[ÜBUNGSTEXT]
--- --- ---

Rohrbach - Die Kulturmetropole Bayerns
(Rohrbach, rs)Gewinner des German Blues Award 2015, die aktuelle CD nominiert für den Preis der Deutschen Schallplattenkritik: mit Ignaz Netzer eröffnete am Samstagabend einer der wohl renommiertesten und international anerkanntesten deutschen Blues-Musiker die 2016er Spielzeit im Rohrbacher Incontri. Gitarren sind seine Leidenschaft, den Blues hat er im Blut. Würde er nicht so herrlich schwäbeln in seinen Ansagen, man würde seine Herkunft problemlos in die Südstaaten verlagern.
Die Halle war voll, Qualität spricht sich eben doch herum. Denn einen großen Namen hat er wahrlich nicht in der kommerziellen Welt der Musik, der Ignaz Netzer. Drei Gitarren hatte er auf die Bühne mitgenommen, mehr als 40 dieser Instrumente habe er daheim im Allgäu. "Ich sammle Katzen und Gitarren", lässt er das Publikum wissen. Eine Gitarre am Samstagabend auf der Bühne war jedoch ein ganz besonderes und erwähnenswertes Exemplar: eine original Dobro National Steel Guitar nämlich aus dem Jahr 1933, gefertigt aus Metall, ursprünglich in Kalifornien als "Hawaii-Gitarre" zum Einsatz gekommen. Durch die Resonanzen als Konsequenz ihrer Bauart enthält sie quasi einen eigenen mechanischen Lautsprecher, wodurch die Melodien wesentlich lauter hervorkommen als bei herkömmlichen akustischen Gitarren.

--- --- ---

[ARBEITSAUFTRAG A]
Beantworte anhand des Konzertberichts diese drei Fragen:
(i) Welchen Preis hat Ignaz Netzer 2015 gewonnen?
(ii) Wie viele Gitarren brachte er am Samstagabend mit auf die Bühne?
(iii) Aus welchem Jahr stammt seine Dobro National Steel Guitar?
[ARBEITSAUFTRAG B] Nenne alle Zahlen, die im Konzertbericht in Ziffern geschrieben sind.
[ARBEITSAUFTRAG C] Setze den Konzertbericht über den Auftritt von Ignaz Netzer im Anschluss an seinen letzten Satz fort.
Die Datensätze stehen in keinem Zusammenhang mit dem Konzertbericht.

--- --- ---

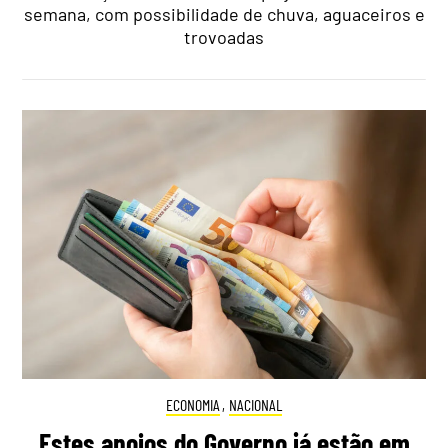
semana, com possibilidade de chuva, aguaceiros e
trovoadas
ECONOMIA
,
NACIONAL
Estes apoios do Governo já estão em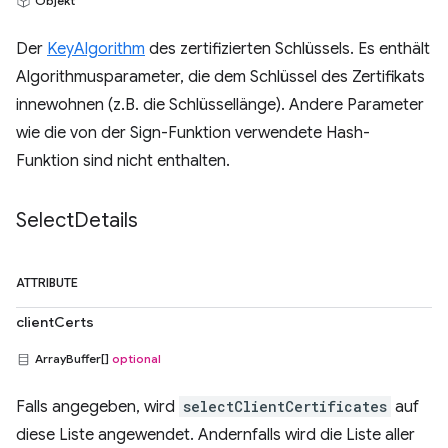
Objekt
Der
KeyAlgorithm
des zertifizierten Schlüssels. Es enthält
Algorithmusparameter, die dem Schlüssel des Zertifikats
innewohnen (z.B. die Schlüssellänge). Andere Parameter
wie die von der Sign-Funktion verwendete Hash-
Funktion sind nicht enthalten.
Select
Details
ATTRIBUTE
clientCerts
ArrayBuffer[]
optional
Falls angegeben, wird
selectClientCertificates
auf
diese Liste angewendet. Andernfalls wird die Liste aller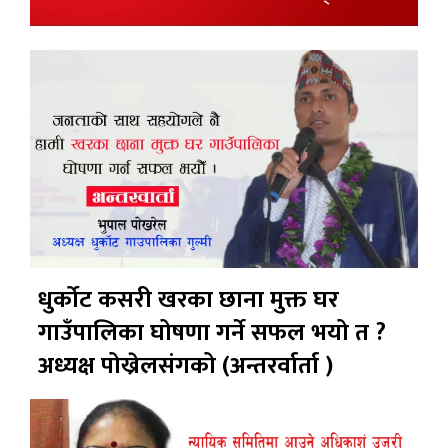
धुर्कोट कसरी खरका छाना मुक्त घर
गाउँपालिका घोषणा गर्ने सफल भयो त ?
अध्यक्ष पोख्रेलसंगको (अन्तरर्वार्ता )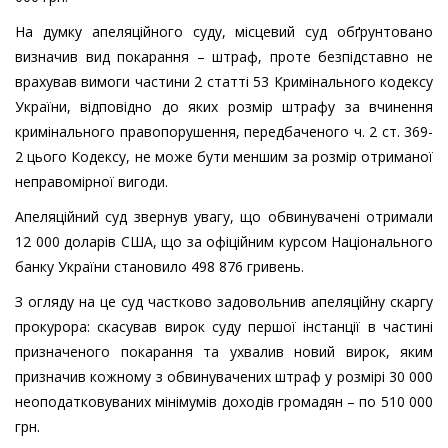
На думку апеляційного суду, місцевий суд обґрунтовано
визначив вид покарання – штраф, проте безпідставно не
врахував вимоги частини 2 статті 53 Кримiнального кодексу
України, відповідно до яких розмір штрафу за вчинення
кримiнального правопорушення, передбаченого ч. 2 ст. 369-
2 цього Кодексу, не може бути меншим за розмір отриманої
неправомірної вигоди.
Апеляційний суд звернув увагу, що обвинувачені отримали
12 000 доларів США, що за офіційним курсом Національного
банку України становило 498 876 гривень.
З огляду на це суд частково задовольнив апеляційну скаргу
прокурора: скасував вирок суду першої інстанції в частині
призначеного покарання та ухвалив новий вирок, яким
призначив кожному з обвинувачених штраф у розмірі 30 000
неоподатковуваних мінімумів доходів громадян – по 510 000
грн.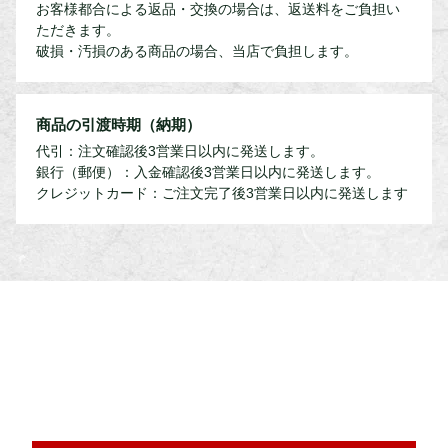
お客様都合による返品・交換の場合は、返送料をご負担い
ただきます。
破損・汚損のある商品の場合、当店で負担します。
商品の引渡時期（納期）
代引：注文確認後3営業日以内に発送します。
銀行（郵便）：入金確認後3営業日以内に発送します。
クレジットカード：ご注文完了後3営業日以内に発送します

--- --- ---

[ERWARTETE ANTWORT A]
(i) Den German Blues Award 2015.
(ii) Drei Gitarren.
(iii) Aus dem Jahr 1933.

[ERWARTETE ANTWORT B] 2015, 2016, 40, 1933

[ERWARTETE ANTWORT C]
Präsentierte stolz sein liebstes Kind: Ignaz Netzer und seine Dobro National aus dem Jahr 1933
"You gotta move", komponiert in den 40er Jahren von Mississippi Fred McDowell, in den 70ern wiederentdeckt von den Rolling Stones, schien Ignaz Netzer passend, auf der Dobro gespielt zu werden. Auch andere Klassiker unterschiedlicher Genres übernahm er in sein Programm. "Corinna, Corinna" etwa - und ja: es war eine Corinna im Publikum! - oder auch das Kris Kristofferson Meisterwerk "Me and Bobby McGee", zu einem Nummer-1-Hit geworden in den 70ern durch die unvergessene Janis Joplin.
Eigenkompositionen aus seiner 2015 erschienen, 16. (!) und für den Preis der Deutschen Schallplattenkritik nominierten CD "When the Music is Over" ergänzten die Setlist. "Brown Monkeys" etwa, das er - wie er das Publikum mit offensichtlich nicht aufgesetzter, düsterer und ernster Miene wissen lässt - "nicht für, sondern gegen jemanden" geschrieben hat; gegen 3 Neo-Nazis nämlich, denen er eines Nachts begegnet war und denen er in einer Textzeile seine Meinung zu deren Gesinnung zusammenfasst: "We don't want to have them any more". Es sei - so der Musiker - wieder an der Zeit, dieses Lied zu spielen, obgleich er jedes Mal froh sei, wenn es vorüber ist. Man sah es seinem Gesichtsausdruck uneingeschränkt an.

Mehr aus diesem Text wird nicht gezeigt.